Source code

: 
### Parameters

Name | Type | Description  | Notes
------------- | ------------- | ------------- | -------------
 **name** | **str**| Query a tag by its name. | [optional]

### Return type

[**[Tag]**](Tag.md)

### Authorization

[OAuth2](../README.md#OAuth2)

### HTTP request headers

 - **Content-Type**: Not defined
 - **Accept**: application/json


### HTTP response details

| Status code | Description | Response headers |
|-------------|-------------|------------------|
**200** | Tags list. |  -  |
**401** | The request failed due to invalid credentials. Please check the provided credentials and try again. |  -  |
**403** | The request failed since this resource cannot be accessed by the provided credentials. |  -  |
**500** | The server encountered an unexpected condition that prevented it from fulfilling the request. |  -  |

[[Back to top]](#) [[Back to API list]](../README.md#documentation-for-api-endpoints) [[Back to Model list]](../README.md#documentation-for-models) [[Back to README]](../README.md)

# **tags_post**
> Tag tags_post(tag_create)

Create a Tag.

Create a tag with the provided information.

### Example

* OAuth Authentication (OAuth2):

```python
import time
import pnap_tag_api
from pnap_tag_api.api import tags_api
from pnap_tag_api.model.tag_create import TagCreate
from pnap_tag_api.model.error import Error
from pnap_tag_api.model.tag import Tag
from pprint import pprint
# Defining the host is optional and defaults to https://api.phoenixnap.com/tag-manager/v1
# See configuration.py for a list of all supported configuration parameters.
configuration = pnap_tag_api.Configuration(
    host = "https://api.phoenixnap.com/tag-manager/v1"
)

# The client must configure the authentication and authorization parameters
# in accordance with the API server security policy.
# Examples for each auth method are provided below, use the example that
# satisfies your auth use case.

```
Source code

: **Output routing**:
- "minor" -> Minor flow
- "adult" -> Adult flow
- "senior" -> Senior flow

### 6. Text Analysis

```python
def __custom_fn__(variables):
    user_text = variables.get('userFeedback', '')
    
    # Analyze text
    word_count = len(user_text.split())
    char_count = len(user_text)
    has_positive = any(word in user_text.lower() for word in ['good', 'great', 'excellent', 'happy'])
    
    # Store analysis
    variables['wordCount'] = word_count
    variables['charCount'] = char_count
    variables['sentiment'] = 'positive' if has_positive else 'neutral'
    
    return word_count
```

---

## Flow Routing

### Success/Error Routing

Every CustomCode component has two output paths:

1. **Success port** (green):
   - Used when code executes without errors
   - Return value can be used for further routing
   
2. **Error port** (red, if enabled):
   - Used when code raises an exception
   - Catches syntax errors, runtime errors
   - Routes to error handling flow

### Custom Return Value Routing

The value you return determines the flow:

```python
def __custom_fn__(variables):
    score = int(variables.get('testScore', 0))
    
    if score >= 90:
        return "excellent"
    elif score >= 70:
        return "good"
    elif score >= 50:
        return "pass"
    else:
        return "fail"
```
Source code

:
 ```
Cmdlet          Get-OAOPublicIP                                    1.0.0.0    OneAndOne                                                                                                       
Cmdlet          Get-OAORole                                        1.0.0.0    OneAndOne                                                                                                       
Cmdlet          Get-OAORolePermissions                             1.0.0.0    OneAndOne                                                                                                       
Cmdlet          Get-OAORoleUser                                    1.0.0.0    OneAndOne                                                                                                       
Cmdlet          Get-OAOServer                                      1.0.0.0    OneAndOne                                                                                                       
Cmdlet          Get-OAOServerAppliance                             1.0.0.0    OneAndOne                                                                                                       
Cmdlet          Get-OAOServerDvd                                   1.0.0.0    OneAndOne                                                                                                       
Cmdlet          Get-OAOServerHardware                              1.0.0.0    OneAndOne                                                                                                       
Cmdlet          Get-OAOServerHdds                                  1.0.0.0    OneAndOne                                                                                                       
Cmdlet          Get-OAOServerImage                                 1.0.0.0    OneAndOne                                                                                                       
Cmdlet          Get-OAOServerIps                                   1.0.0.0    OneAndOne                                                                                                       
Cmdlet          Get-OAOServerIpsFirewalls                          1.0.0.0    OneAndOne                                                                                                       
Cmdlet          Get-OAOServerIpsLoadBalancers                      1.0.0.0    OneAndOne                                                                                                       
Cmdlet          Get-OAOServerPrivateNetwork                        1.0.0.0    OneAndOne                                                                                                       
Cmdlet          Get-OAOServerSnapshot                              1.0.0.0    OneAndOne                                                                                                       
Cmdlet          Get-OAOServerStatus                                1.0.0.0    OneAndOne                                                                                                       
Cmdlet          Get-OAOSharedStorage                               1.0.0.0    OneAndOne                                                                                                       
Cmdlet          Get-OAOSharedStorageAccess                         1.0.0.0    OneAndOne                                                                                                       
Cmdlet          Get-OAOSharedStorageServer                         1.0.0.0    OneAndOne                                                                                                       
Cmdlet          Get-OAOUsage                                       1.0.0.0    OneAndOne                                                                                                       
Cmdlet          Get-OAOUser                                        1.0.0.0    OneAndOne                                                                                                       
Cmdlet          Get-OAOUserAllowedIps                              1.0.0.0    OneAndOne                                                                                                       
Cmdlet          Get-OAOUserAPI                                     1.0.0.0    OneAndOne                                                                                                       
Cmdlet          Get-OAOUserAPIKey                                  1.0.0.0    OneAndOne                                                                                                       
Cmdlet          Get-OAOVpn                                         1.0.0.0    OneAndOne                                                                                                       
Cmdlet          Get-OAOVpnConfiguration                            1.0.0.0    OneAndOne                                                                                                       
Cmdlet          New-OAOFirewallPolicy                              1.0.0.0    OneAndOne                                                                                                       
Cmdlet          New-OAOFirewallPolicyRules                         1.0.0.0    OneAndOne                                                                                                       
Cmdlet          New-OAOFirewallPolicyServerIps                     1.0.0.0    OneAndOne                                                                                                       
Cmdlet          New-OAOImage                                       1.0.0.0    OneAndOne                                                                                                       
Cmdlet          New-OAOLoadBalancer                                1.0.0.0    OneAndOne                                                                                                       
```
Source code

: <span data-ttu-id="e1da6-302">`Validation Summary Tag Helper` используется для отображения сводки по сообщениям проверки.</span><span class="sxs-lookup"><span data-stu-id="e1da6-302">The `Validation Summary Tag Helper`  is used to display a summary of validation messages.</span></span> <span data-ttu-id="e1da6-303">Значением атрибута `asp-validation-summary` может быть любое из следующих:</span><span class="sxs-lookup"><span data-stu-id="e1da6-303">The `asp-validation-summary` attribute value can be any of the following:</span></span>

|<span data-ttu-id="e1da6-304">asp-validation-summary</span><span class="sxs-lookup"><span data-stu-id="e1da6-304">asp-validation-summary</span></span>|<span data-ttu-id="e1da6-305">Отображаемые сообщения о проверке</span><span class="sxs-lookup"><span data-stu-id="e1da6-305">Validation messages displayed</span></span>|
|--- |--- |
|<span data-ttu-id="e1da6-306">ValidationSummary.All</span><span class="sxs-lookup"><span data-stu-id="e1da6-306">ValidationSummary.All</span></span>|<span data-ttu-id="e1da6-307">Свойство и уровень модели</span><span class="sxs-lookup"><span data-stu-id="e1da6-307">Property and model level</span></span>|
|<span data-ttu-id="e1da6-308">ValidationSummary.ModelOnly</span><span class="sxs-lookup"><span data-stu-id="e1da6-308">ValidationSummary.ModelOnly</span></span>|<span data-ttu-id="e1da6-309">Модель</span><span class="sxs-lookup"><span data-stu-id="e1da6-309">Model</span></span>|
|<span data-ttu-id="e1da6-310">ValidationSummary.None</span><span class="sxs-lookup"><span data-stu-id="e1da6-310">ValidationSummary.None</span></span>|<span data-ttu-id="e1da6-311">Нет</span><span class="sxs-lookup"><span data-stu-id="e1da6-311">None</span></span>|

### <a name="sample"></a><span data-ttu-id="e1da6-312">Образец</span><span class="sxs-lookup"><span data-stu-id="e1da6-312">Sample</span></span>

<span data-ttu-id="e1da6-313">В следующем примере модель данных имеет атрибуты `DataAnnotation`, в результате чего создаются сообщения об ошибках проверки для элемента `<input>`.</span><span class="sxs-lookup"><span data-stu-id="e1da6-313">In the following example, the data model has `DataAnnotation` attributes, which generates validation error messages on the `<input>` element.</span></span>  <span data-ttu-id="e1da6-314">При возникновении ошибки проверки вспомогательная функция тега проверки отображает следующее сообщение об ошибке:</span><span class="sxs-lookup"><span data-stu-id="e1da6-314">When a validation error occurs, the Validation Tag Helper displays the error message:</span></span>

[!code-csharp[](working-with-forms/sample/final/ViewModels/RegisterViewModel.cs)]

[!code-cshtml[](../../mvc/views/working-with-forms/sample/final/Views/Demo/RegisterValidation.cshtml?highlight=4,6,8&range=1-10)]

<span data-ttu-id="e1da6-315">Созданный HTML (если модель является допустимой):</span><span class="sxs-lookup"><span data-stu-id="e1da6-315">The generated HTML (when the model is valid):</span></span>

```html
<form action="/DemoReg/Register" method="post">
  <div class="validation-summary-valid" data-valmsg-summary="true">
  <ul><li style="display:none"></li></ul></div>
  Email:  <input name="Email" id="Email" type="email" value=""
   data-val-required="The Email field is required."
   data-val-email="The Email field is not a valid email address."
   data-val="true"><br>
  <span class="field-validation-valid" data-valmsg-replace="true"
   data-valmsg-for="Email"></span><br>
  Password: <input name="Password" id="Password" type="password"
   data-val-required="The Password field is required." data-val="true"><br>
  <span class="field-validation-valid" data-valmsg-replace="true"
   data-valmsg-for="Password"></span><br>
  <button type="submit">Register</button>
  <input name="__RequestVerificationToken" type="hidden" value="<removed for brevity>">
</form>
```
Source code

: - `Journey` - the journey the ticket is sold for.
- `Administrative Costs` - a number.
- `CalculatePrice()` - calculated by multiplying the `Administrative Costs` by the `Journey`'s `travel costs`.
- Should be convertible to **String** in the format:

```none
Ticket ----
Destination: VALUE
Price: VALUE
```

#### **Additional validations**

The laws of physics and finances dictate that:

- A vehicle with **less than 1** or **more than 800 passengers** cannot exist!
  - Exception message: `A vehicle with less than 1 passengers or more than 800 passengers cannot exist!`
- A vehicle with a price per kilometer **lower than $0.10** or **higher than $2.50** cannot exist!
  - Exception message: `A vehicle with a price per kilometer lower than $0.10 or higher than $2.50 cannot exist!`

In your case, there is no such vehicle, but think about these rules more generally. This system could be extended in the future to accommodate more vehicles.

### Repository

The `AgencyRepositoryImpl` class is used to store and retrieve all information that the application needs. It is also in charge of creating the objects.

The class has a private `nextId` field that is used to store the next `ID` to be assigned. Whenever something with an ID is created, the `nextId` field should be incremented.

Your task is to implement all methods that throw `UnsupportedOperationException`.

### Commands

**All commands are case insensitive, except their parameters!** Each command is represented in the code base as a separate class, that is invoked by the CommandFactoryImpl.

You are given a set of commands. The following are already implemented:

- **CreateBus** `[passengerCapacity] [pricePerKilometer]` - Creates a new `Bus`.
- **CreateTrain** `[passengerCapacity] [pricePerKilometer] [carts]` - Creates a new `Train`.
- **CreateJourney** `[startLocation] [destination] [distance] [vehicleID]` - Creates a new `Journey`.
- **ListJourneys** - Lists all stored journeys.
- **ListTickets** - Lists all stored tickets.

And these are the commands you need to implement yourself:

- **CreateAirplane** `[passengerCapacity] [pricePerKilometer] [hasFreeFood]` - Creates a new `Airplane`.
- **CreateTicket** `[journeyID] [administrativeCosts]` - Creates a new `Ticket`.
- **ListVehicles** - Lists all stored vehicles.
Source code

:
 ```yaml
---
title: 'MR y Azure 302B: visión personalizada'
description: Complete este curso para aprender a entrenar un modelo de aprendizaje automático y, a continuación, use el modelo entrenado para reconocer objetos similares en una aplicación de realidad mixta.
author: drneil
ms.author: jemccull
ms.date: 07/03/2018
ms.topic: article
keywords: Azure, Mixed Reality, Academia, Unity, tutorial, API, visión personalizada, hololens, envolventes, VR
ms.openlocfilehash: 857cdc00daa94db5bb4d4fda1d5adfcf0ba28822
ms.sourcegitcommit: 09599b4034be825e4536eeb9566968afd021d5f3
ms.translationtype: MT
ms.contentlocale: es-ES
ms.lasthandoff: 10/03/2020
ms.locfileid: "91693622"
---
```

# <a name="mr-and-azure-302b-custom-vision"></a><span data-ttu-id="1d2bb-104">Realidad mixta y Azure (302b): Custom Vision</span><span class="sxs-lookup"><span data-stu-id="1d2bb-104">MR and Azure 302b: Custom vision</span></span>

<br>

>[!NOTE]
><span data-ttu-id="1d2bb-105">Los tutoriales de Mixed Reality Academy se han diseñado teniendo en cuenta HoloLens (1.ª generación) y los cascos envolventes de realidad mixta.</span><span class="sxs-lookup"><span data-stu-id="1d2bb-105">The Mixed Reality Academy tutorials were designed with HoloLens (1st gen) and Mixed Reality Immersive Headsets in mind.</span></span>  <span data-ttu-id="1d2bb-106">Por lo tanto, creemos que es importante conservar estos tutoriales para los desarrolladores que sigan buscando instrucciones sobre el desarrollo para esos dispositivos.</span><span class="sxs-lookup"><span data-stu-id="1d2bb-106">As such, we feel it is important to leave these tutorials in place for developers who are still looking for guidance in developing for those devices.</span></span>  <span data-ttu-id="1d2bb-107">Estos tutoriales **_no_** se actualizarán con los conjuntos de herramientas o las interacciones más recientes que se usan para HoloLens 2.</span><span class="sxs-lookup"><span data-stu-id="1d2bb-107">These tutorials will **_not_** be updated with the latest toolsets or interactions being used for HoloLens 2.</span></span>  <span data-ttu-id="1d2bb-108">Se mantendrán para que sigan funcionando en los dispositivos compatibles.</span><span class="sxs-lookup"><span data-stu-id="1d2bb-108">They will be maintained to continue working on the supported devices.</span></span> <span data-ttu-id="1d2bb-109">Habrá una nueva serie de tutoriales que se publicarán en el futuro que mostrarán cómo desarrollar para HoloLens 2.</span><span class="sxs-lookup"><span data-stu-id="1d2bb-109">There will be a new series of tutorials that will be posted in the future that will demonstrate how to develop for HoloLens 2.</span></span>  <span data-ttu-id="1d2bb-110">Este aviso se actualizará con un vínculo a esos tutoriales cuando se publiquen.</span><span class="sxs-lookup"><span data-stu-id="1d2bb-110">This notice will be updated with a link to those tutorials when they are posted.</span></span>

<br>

++++++++

### Exercise directions
Repeat, exactly and only, the lines from the beginning of the material through the line that contains "### HTTP response details".

### Solution to this task
Source code

: 
### Parameters

Name | Type | Description  | Notes
------------- | ------------- | ------------- | -------------
 **name** | **str**| Query a tag by its name. | [optional]

### Return type

[**[Tag]**](Tag.md)

### Authorization

[OAuth2](../README.md#OAuth2)

### HTTP request headers

 - **Content-Type**: Not defined
 - **Accept**: application/json


### HTTP response details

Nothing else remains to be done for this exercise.